Monday, April 14, 2008

Pot. Kettle. Black.

Pot, Kettle, Black

I was reading a George Will article linked from Lew Rockwell's blog, and although it was, in the main, about Bob Barr, it reminded me again of the funky narcissistic quality of America. It seems stronger now, but maybe I'm just noticing it more. Justin Raimondo says that there's been a rip in the warp of space and time itself and we are now living in Bizarro World. I wouldn't be too surprised.

Anyway, American, narcissism, and that whole pot-kettle-black thing. Maybe y'all remember, Russia recently held elections. Elite opinion here in the Greatest Democracy in the History of Mankind was not, shall we say, enthusiastically supportive. It was felt that disallowing opposition parties the chance to run based on "technicalities" like the, umm, law, was somehow unfair, and evidence of a systemic bias in favor of the "officially approved parties."

OK. I'll say it so you don't have to: Pot. Kettle. Black.

Writes Will:

The party's immediate challenge is to win ballot access. Barr and Cory say the party almost certainly will be on the ballot in 48 states, and perhaps on West Virginia's, but probably not Oklahoma's. Although Libertarian candidates have been on all 50 several times, the two major parties use laws and litigation to impede ballot access.

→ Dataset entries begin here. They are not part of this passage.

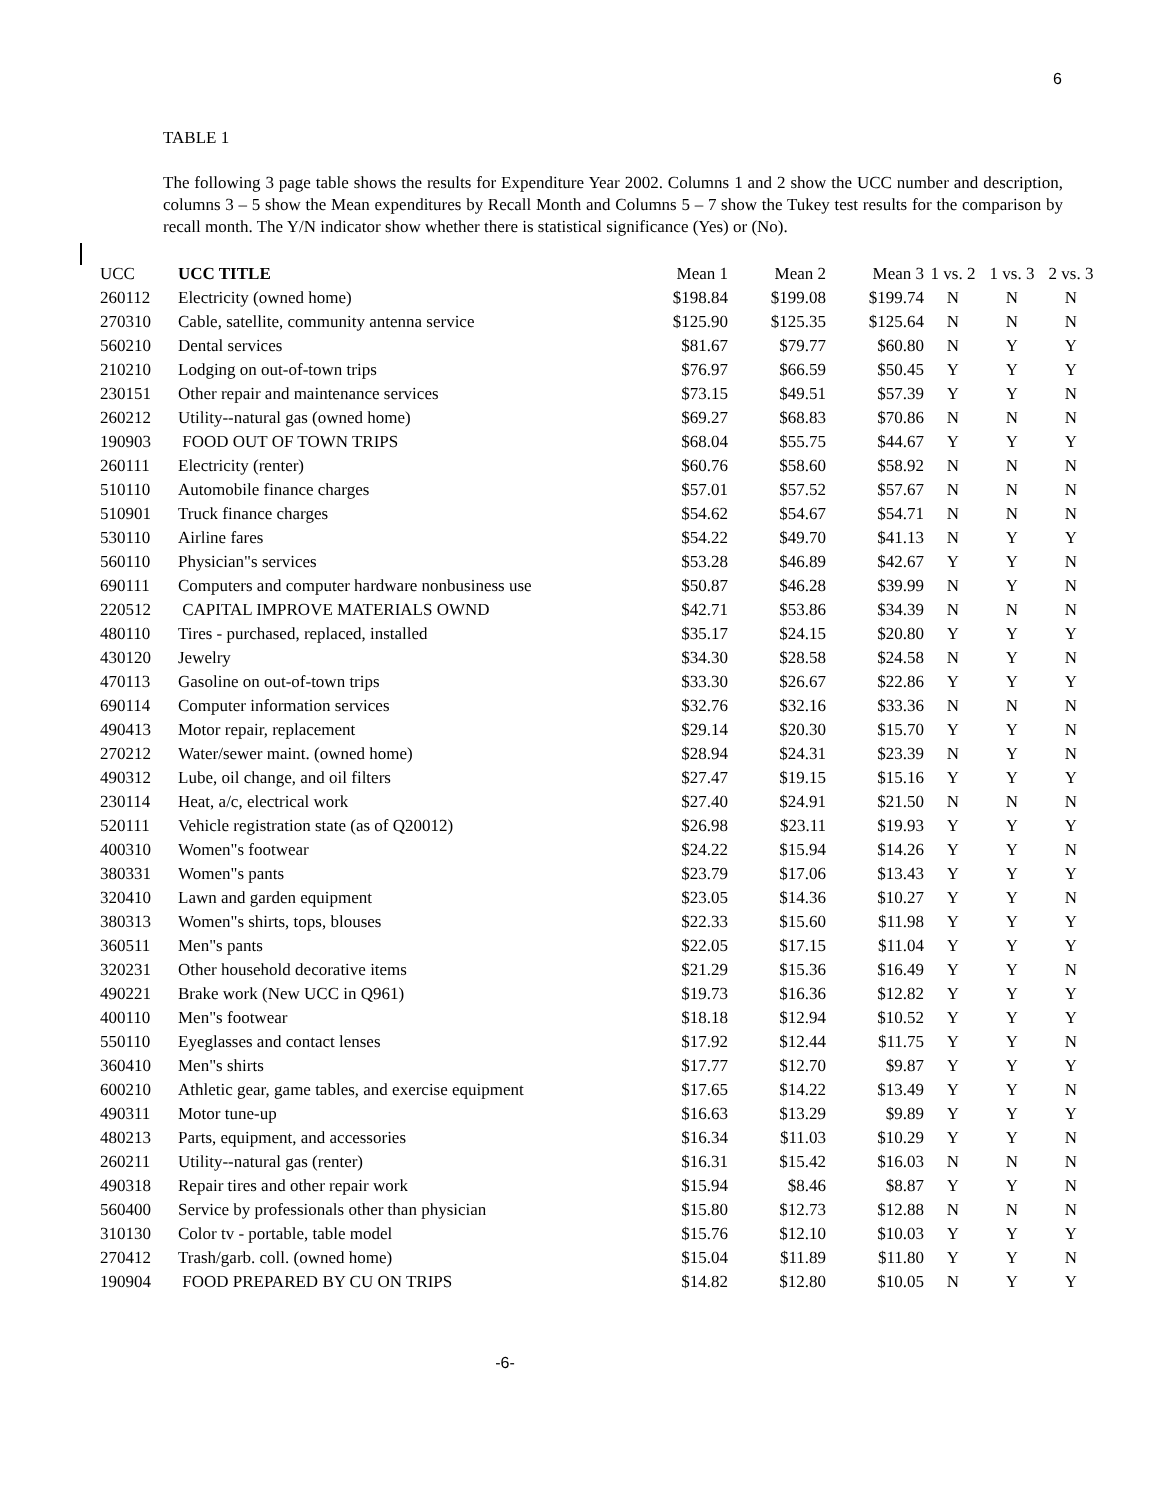6
TABLE 1
The following 3 page table shows the results for Expenditure Year 2002. Columns 1 and 2 show the UCC number and description, columns 3 – 5 show the Mean expenditures by Recall Month and Columns 5 – 7 show the Tukey test results for the comparison by recall month. The Y/N indicator show whether there is statistical significance (Yes) or (No).
| UCC | UCC TITLE | Mean 1 | Mean 2 | Mean 3 | 1 vs. 2 | 1 vs. 3 | 2 vs. 3 |
| --- | --- | --- | --- | --- | --- | --- | --- |
| 260112 | Electricity (owned home) | $198.84 | $199.08 | $199.74 | N | N | N |
| 270310 | Cable, satellite, community antenna service | $125.90 | $125.35 | $125.64 | N | N | N |
| 560210 | Dental services | $81.67 | $79.77 | $60.80 | N | Y | Y |
| 210210 | Lodging on out-of-town trips | $76.97 | $66.59 | $50.45 | Y | Y | Y |
| 230151 | Other repair and maintenance services | $73.15 | $49.51 | $57.39 | Y | Y | N |
| 260212 | Utility--natural gas (owned home) | $69.27 | $68.83 | $70.86 | N | N | N |
| 190903 | FOOD OUT OF TOWN TRIPS | $68.04 | $55.75 | $44.67 | Y | Y | Y |
| 260111 | Electricity (renter) | $60.76 | $58.60 | $58.92 | N | N | N |
| 510110 | Automobile finance charges | $57.01 | $57.52 | $57.67 | N | N | N |
| 510901 | Truck finance charges | $54.62 | $54.67 | $54.71 | N | N | N |
| 530110 | Airline fares | $54.22 | $49.70 | $41.13 | N | Y | Y |
| 560110 | Physician"s services | $53.28 | $46.89 | $42.67 | Y | Y | N |
| 690111 | Computers and computer hardware nonbusiness use | $50.87 | $46.28 | $39.99 | N | Y | N |
| 220512 | CAPITAL IMPROVE MATERIALS OWND | $42.71 | $53.86 | $34.39 | N | N | N |
| 480110 | Tires - purchased, replaced, installed | $35.17 | $24.15 | $20.80 | Y | Y | Y |
| 430120 | Jewelry | $34.30 | $28.58 | $24.58 | N | Y | N |
| 470113 | Gasoline on out-of-town trips | $33.30 | $26.67 | $22.86 | Y | Y | Y |
| 690114 | Computer information services | $32.76 | $32.16 | $33.36 | N | N | N |
| 490413 | Motor repair, replacement | $29.14 | $20.30 | $15.70 | Y | Y | N |
| 270212 | Water/sewer maint. (owned home) | $28.94 | $24.31 | $23.39 | N | Y | N |
| 490312 | Lube, oil change, and oil filters | $27.47 | $19.15 | $15.16 | Y | Y | Y |
| 230114 | Heat, a/c, electrical work | $27.40 | $24.91 | $21.50 | N | N | N |
| 520111 | Vehicle registration state (as of Q20012) | $26.98 | $23.11 | $19.93 | Y | Y | Y |
| 400310 | Women"s footwear | $24.22 | $15.94 | $14.26 | Y | Y | N |
| 380331 | Women"s pants | $23.79 | $17.06 | $13.43 | Y | Y | Y |
| 320410 | Lawn and garden equipment | $23.05 | $14.36 | $10.27 | Y | Y | N |
| 380313 | Women"s shirts, tops, blouses | $22.33 | $15.60 | $11.98 | Y | Y | Y |
| 360511 | Men"s pants | $22.05 | $17.15 | $11.04 | Y | Y | Y |
| 320231 | Other household decorative items | $21.29 | $15.36 | $16.49 | Y | Y | N |
| 490221 | Brake work (New UCC in Q961) | $19.73 | $16.36 | $12.82 | Y | Y | Y |
| 400110 | Men"s footwear | $18.18 | $12.94 | $10.52 | Y | Y | Y |
| 550110 | Eyeglasses and contact lenses | $17.92 | $12.44 | $11.75 | Y | Y | N |
| 360410 | Men"s shirts | $17.77 | $12.70 | $9.87 | Y | Y | Y |
| 600210 | Athletic gear, game tables, and exercise equipment | $17.65 | $14.22 | $13.49 | Y | Y | N |
| 490311 | Motor tune-up | $16.63 | $13.29 | $9.89 | Y | Y | Y |
| 480213 | Parts, equipment, and accessories | $16.34 | $11.03 | $10.29 | Y | Y | N |
| 260211 | Utility--natural gas (renter) | $16.31 | $15.42 | $16.03 | N | N | N |
| 490318 | Repair tires and other repair work | $15.94 | $8.46 | $8.87 | Y | Y | N |
| 560400 | Service by professionals other than physician | $15.80 | $12.73 | $12.88 | N | N | N |
| 310130 | Color tv - portable, table model | $15.76 | $12.10 | $10.03 | Y | Y | Y |
| 270412 | Trash/garb. coll. (owned home) | $15.04 | $11.89 | $11.80 | Y | Y | N |
| 190904 | FOOD PREPARED BY CU ON TRIPS | $14.82 | $12.80 | $10.05 | N | Y | Y |
-6-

In 1968, George Wallace's supporters, with little national organization and negligible financing, got him on all states' ballots on the American Independent Party line. California required 66,000 signatures—not a daunting total but the signatures had to be gathered in 1967, and all signatories had to fill out a two-page legal-size form to register as members of Wallace's new party. More than 100,000 did. Ohio required Wallace supporters to gather 433,000 signatures—in 10 weeks. When that total was surpassed, an Ohio court ruled that Wallace's party was "fictional" because it was a phenomenon of spontaneous combustion. Wallace stopped execrating the U.S. Supreme Court long enough to ask it—successfully—to order Ohio to put him on the ballot.


Move along, folks. Nothing to see here.